Zak Crawley played some classy strokes en route to 44, and looked good for his second half-century of the Test before he too drove on the up against Neser, with the same result. It was mind-numbing stuff.

The Gabbatoir closed in, and Australia pounced. Root edged a loose drive on 15 at Starc, his demise delayed only by umpire Holdstock’s failure to spot the edge.

And Australia were again grateful for the technology when Harry Brook, the ball after being wrongly given out caught behind, edged a defensive push at Boland. Umpire Saikat said not out, the technology begged to differ.

When Jamie Smith’s miserable tour continued with another edge off Starc, England had lost five for 38. It was a horror show, made worse for the suspicion that the lessons of Perth had either been forgotten or not learned in the first place.

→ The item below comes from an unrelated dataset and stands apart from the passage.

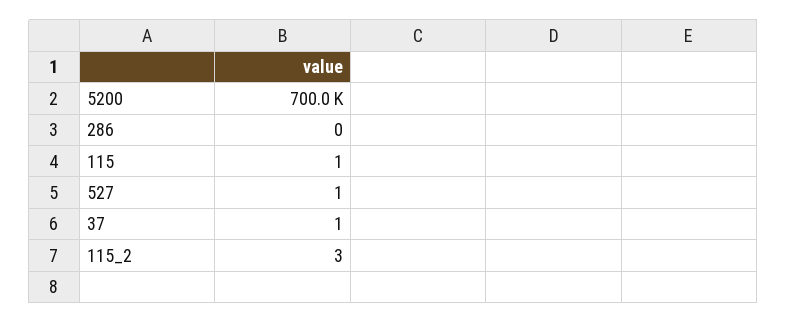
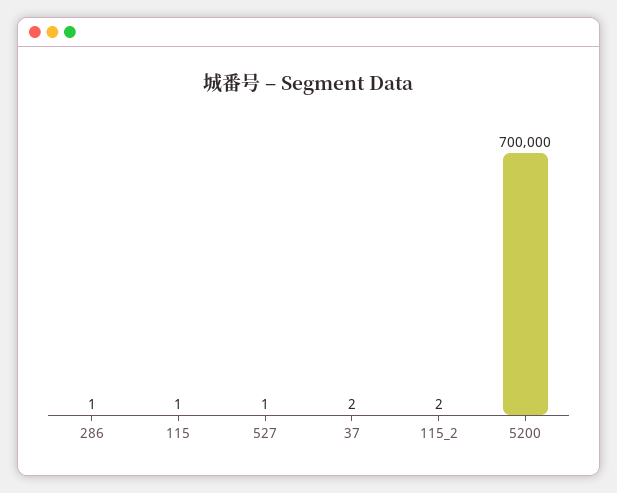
286: 0 -> 1
37: 1 -> 2
115_2: 3 -> 2

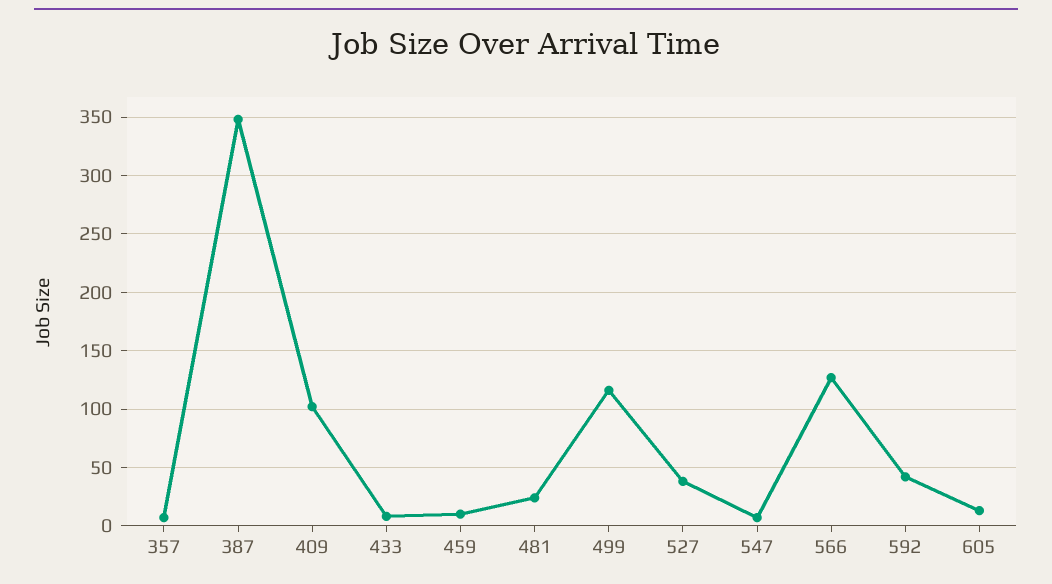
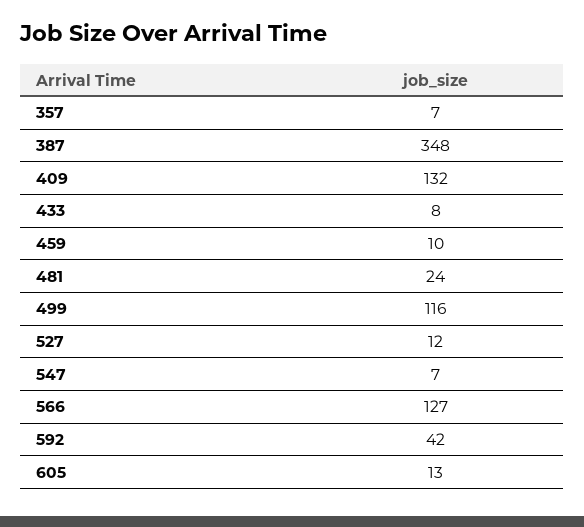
409: 100 -> 132
527: 40 -> 12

As much as anything, the third day highlighted a twist that seemed unlikely when England’s fast bowlers were blowing Australia away for 132 in the first Test.

Whereas Stokes and Brendon McCullum have put all their eggs in the basket marked ‘pace’, Australia had wicketkeeper Alex Carey standing up to Neser, who only had to land the ball on a length at 82mph and await England’s self-destruction.

One by one, by contrast, England’s fast bowlers have fallen away. Mark Wood bowled 11 wicketless overs at Perth before injuring his left knee, while Jofra Archer’s three wickets have cost 47 each. But while he has not been helped by dropped catches, Gus Atkinson finished the day with one wicket in the series at a cost of 199.

Brydon Carse has been handed the unenviable role of battering ram, and gone at 5.39 an over even while taking nine wickets, while Stokes’s eight at 19 are partially offset by his profligacy.

The Bazball project is hanging by a thread. At some point over the next few weeks, it seems likely that thread will be cut altogether.